Walter Goetze

Walter Wilhelm Goetze ( born April 17, 1883 in Berlin, † March 24, 1961 ) was a German composer of operettas.

Biography

Walter Wilhelm Goetze was born the son of a Ministerialdirigenten in Berlin. The musical talent had been put to him by his father in the cradle; because even this had been an ardent music lover. After high school, it was soon clear for Goetze that came in only one study of music in question. In the Wagnerian Oskar Möricke he found his teacher. After he finished his studies, he was an orchestral musician at Berlin cabaret " Pêle - mêle ". The second stage of his career led him to Berlin " intimate theater ", where he successfully stepped into the public spotlight for the first time as a composer of chansons. Many of them, he took later in his stage works.

Then Goetze found as Kapellmeister at various city theaters employment and composed on the side. After a few years he could afford to abandon its commitment and to live as a freelance composer of the fees.

1911 premiered in Hamburg his aviator Posse parquet seat No. 10. The real success but turned only his second work for the stage one, the farce with music in three acts do not push Only, in his hometown for the first time walked across the stage in 1912. From now on, followed almost every year one or two new works for the stage, it was mainly operettas.

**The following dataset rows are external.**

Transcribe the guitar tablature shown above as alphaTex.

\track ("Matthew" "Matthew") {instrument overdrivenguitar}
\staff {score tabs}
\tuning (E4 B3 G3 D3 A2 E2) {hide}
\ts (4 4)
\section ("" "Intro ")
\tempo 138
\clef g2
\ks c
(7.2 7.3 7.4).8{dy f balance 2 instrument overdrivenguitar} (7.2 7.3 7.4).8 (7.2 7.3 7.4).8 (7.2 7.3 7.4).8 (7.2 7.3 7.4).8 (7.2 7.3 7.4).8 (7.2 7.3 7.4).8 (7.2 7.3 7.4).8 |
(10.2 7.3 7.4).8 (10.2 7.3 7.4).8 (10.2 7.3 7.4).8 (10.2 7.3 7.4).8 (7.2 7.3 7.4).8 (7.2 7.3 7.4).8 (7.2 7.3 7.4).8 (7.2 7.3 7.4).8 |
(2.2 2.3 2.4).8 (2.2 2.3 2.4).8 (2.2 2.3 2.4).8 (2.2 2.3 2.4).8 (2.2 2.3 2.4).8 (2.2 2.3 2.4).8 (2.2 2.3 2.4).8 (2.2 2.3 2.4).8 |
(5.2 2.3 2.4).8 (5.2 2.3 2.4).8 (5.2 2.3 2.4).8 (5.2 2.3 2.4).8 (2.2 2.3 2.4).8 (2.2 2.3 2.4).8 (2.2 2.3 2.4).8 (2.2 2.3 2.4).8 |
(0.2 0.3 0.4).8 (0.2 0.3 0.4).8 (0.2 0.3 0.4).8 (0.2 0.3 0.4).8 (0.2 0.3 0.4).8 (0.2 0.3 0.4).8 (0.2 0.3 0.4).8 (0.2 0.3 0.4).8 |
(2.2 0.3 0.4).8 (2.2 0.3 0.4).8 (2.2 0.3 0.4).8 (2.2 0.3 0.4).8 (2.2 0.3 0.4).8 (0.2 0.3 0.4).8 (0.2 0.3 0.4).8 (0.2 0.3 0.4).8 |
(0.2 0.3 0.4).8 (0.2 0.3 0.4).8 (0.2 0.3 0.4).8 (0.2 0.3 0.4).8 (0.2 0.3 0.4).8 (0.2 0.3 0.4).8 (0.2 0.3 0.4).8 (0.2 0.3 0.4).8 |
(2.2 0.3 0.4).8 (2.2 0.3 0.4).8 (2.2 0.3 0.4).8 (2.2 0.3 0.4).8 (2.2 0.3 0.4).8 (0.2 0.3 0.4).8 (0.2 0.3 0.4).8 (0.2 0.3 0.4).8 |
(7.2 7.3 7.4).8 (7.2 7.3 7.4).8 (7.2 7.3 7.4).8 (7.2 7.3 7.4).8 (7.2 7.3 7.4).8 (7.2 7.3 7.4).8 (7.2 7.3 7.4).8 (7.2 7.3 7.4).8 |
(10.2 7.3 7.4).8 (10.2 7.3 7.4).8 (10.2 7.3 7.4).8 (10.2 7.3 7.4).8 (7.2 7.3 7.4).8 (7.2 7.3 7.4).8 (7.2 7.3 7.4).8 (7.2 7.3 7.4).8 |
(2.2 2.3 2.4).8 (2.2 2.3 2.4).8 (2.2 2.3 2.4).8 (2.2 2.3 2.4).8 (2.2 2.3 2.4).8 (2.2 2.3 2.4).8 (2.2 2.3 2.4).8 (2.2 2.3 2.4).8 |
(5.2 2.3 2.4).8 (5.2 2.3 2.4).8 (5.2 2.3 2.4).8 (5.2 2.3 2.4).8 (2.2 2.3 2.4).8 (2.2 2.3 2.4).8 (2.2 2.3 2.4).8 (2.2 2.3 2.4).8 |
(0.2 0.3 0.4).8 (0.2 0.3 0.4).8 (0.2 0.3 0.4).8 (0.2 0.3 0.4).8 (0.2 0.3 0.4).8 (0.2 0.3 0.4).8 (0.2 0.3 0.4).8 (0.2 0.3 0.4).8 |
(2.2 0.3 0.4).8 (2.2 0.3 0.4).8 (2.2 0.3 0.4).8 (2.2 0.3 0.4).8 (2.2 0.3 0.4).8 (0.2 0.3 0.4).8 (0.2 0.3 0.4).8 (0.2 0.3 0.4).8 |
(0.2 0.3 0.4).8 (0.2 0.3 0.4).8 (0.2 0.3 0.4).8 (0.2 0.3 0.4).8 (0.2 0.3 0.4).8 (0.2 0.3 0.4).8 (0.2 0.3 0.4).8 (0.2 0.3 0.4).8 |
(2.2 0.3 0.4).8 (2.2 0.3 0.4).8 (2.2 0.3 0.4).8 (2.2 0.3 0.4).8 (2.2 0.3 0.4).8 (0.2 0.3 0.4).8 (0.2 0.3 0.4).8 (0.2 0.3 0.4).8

The most successful of these was Her Highness - the dancer, the " Song of the weak hour or so ." In Berlin alone, this work was performed almost 700 times in a row, but is almost forgotten today. But one still knows his operettas Adrienne with the snappy " brandy song" and The Golden Pierrot who make it every now and then, to be performed at a city theater or on a stage tour.

Goetze's intention was to refine the Berlin operetta and refine what is partially well succeeded him. The most fertile it was the collaboration with the librettist Richard bars and Oscar Felix. For the music of Goetze is especially the conductor Franz Marszalek at the WDR Cologne has used with exemplary recordings.